§ Your assignment
Retype every line in the rows below word for word, keeping the original spelling, capitalization, punctuation, and line breaks.

* * * * * * *

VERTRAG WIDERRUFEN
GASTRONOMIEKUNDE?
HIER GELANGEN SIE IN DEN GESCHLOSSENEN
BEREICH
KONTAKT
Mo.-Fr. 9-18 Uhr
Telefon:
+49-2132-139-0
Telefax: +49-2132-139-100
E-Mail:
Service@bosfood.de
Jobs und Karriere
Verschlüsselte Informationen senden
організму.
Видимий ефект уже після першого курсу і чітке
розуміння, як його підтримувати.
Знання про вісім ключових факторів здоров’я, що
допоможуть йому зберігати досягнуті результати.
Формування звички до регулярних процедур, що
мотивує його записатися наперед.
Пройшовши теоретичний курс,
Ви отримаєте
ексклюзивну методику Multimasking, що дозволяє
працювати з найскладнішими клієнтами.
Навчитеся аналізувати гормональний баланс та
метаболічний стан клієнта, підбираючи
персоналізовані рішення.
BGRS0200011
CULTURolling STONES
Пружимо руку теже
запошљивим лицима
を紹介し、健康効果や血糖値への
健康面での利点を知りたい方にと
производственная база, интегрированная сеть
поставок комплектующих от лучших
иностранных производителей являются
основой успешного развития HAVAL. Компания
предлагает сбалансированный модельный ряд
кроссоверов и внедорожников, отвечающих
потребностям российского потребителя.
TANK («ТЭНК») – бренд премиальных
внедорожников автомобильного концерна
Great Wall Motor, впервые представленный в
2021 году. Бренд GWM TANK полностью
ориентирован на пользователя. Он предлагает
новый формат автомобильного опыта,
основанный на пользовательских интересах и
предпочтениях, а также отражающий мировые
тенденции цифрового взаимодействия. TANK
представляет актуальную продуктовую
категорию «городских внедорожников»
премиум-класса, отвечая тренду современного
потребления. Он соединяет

* * * * * * *

§ Solution to the exercise
VERTRAG WIDERRUFEN
GASTRONOMIEKUNDE?
HIER GELANGEN SIE IN DEN GESCHLOSSENEN
BEREICH
KONTAKT
Mo.-Fr. 9-18 Uhr
Telefon:
+49-2132-139-0
Telefax: +49-2132-139-100
E-Mail:
Service@bosfood.de
Jobs und Karriere
Verschlüsselte Informationen senden
організму.
Видимий ефект уже після першого курсу і чітке
розуміння, як його підтримувати.
Знання про вісім ключових факторів здоров’я, що
допоможуть йому зберігати досягнуті результати.
Формування звички до регулярних процедур, що
мотивує його записатися наперед.
Пройшовши теоретичний курс,
Ви отримаєте
ексклюзивну методику Multimasking, що дозволяє
працювати з найскладнішими клієнтами.
Навчитеся аналізувати гормональний баланс та
метаболічний стан клієнта, підбираючи
персоналізовані рішення.
BGRS0200011
CULTURolling STONES
Пружимо руку теже
запошљивим лицима
を紹介し、健康効果や血糖値への
健康面での利点を知りたい方にと
производственная база, интегрированная сеть
поставок комплектующих от лучших
иностранных производителей являются
основой успешного развития HAVAL. Компания
предлагает сбалансированный модельный ряд
кроссоверов и внедорожников, отвечающих
потребностям российского потребителя.
TANK («ТЭНК») – бренд премиальных
внедорожников автомобильного концерна
Great Wall Motor, впервые представленный в
2021 году. Бренд GWM TANK полностью
ориентирован на пользователя. Он предлагает
новый формат автомобильного опыта,
основанный на пользовательских интересах и
предпочтениях, а также отражающий мировые
тенденции цифрового взаимодействия. TANK
представляет актуальную продуктовую
категорию «городских внедорожников»
премиум-класса, отвечая тренду современного
потребления. Он соединяет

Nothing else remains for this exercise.